The AIX team sat down with aerospace thought-leaders, market disruptors and established companies to discuss how Inflight Entertainment and Connectivity (IFEC) can keep up with changing passenger expectations.
The team spoke with Dirk Lindemeier, Chief Commercial Officer, SkyFive AG.
What are your predictions for connectivity in the cabin in 2023?
“Market dynamics increased remarkably! Airlines are embracing the topic again, after having overcome the pandemic. The traditional satellite industry keeps consolidating, and the long-awaited transition to a new broadband era has started.
At SkyFive we experience a lot of interest for broadband services based on our A2G solution, which started proliferating in the Middle East as the next major market.
The regulatory front is in motion, too, with the European Commission making spectrum available for 5G in the cabin. In summary, airlines and also mobile operators are taking a fresh look at the opportunity, and we can expect to see some exciting announcements at AIX.”
How do you see in-flight connectivity evolving in the next five years?
“At SkyFive we firmly believe that it will become the norm rather than staying the exception. Plenty of surveys confirmed the passenger desire to stay connected during the flight – but that’s not telling us much, as people want to stay connected pretty much everywhere anyhow.
Within the next 5 years we as an industry rather have to focus on how to actually deliver against the passenger expectation, in a profitable manner. My benchmark here is the sports industry in the United States, where clubs invested considerably in getting their stadiums properly connected and, in parallel, developed sophisticated means of digitally engaging with their fans and paying back the stadium investments through app-based sales.”
Some estimations have put the “take-rate” for on-board Wi-Fi at just 6%, with some lamenting the poor connection and inability to stream content.
How do you see the role of Wi-Fi changing in the cabin going forward?
“From our point of view the current model is simply broken, which unfortunately has led to a lot “connectivity fatigue” among airlines. Essentially 3 things have to be accomplished to fix this: a step change in performance, such that the experience matches with passengers’ expectations and 60% rather than 6% of people can go online.
Then a significant reduction of cost, such that connectivity becomes a positive business case for airlines (which today it is not). And finally, a radical simplification of how to access the service, such that passengers can come online with a single click and without the need to make a manual payment.”

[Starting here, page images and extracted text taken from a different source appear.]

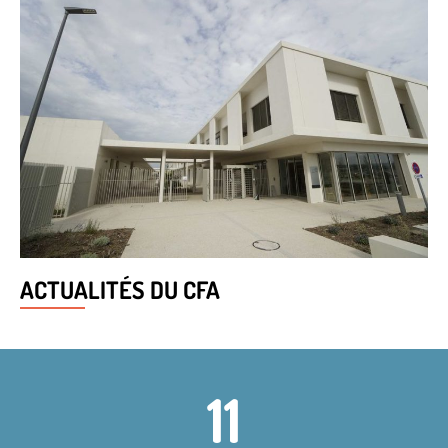
ACTUALITÉS DU CFA
11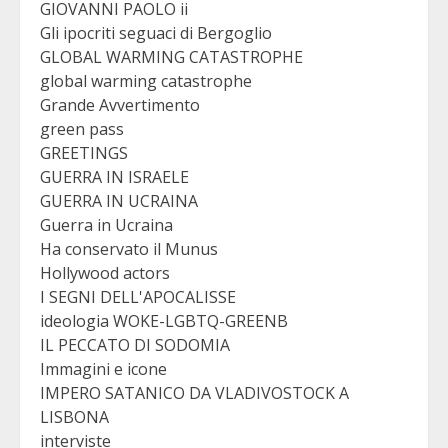
GIOVANNI PAOLO ii
Gli ipocriti seguaci di Bergoglio
GLOBAL WARMING CATASTROPHE
global warming catastrophe
Grande Avvertimento
green pass
GREETINGS
GUERRA IN ISRAELE
GUERRA IN UCRAINA
Guerra in Ucraina
Ha conservato il Munus
Hollywood actors
I SEGNI DELL'APOCALISSE
ideologia WOKE-LGBTQ-GREENB
IL PECCATO DI SODOMIA
Immagini e icone
IMPERO SATANICO DA VLADIVOSTOCK A
LISBONA
interviste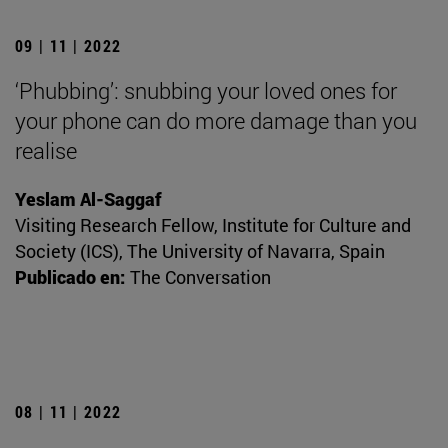
09 | 11 | 2022
‘Phubbing’: snubbing your loved ones for
your phone can do more damage than you
realise
Yeslam Al-Saggaf
Visiting Research Fellow, Institute for Culture and
Society (ICS), The University of Navarra, Spain
Publicado en:
The Conversation
08 | 11 | 2022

The demand to stream content including on short and medium flights has proliferated.
How will airlines ensure they continue to meet this demand?

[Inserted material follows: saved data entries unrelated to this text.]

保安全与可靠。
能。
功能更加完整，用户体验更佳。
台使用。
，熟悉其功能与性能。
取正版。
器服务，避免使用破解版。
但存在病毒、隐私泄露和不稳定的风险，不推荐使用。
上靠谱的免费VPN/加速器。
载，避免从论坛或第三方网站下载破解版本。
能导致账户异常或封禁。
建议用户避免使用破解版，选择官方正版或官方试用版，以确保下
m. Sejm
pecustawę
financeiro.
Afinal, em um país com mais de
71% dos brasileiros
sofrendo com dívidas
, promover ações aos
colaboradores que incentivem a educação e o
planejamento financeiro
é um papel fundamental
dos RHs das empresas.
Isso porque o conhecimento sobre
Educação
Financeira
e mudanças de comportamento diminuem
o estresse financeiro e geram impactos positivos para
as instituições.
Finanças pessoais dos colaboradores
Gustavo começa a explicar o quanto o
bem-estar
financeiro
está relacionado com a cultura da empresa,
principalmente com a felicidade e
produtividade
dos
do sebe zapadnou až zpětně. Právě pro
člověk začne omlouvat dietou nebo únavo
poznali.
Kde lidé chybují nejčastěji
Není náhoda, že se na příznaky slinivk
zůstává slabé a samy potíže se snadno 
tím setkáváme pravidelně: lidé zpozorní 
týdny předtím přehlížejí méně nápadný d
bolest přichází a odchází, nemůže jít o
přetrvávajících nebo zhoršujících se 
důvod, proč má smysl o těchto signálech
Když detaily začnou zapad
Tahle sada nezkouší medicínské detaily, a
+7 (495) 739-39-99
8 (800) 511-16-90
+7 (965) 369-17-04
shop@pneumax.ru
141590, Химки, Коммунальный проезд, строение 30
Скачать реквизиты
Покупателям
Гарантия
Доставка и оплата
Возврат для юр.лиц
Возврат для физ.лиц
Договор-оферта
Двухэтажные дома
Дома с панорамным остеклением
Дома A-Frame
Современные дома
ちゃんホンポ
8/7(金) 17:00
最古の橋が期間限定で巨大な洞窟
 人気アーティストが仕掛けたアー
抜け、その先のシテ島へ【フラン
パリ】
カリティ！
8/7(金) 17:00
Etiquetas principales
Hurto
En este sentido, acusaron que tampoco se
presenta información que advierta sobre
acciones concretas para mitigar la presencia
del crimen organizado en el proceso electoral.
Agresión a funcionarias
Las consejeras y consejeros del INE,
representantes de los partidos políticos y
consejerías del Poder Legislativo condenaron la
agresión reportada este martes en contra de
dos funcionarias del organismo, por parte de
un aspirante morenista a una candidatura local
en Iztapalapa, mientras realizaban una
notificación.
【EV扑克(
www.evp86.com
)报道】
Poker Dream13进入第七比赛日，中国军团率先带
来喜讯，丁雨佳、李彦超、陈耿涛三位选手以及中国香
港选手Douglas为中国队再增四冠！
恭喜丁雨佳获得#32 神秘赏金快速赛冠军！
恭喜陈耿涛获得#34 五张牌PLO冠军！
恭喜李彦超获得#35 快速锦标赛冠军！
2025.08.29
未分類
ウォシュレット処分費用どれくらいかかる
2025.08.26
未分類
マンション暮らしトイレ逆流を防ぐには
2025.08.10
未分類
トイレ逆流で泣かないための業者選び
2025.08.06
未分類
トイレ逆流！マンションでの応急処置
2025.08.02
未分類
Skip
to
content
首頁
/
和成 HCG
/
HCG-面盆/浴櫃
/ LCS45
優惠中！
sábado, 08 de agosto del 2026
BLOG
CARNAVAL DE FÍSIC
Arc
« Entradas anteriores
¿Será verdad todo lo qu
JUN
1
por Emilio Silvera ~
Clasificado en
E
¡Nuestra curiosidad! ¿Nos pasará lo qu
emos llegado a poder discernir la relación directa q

“Such flights are really the sweet spot for our A2G solution, for a couple of reasons: firstly, the A2G system is so compact and cost-efficient that it can easily be fitted on any single-aisle aircraft, including smaller regional jets and turboprops, which typically serve the shorter routes.
Secondly, airlines can afford to turn today’s high price/low adoption paradigm upside down and offer Wi-Fi to the masses at the price of a cup of coffee.
Thirdly, seamless access through passengers’ mobile subscriptions has a very strong case here, as people do not want to interrupt any of their ongoing activities while being onboard the aircraft. And fourthly, connecting a new set of passengers 4-5 times a day on a smaller aircraft equipped with a cheap A2G system yields a much better ROI than doing the same once or twice a day on a larger aircraft with an expensive satellite system.”
The EU commission has unveiled plans for airlines to implement 5G technologies onboard for passengers.
Do you see this revolutionising onboard connectivity?
“We welcome all attempts of the European Commission that are geared towards improving the connectivity of passengers onboard of aircraft. Making radio spectrum available for this purpose is a strong statement, and the concept of deploying a single network that all mobile operators can offer their services over has been well proven in other cases where a lot of people want to connect in a somewhat hard-to-access location, such as, the London tube.
As a result, passengers will just remain attached to their mobile operator like on the ground, and airlines will need a strong datalink between the cabin and the ground for connecting them all to the Internet.”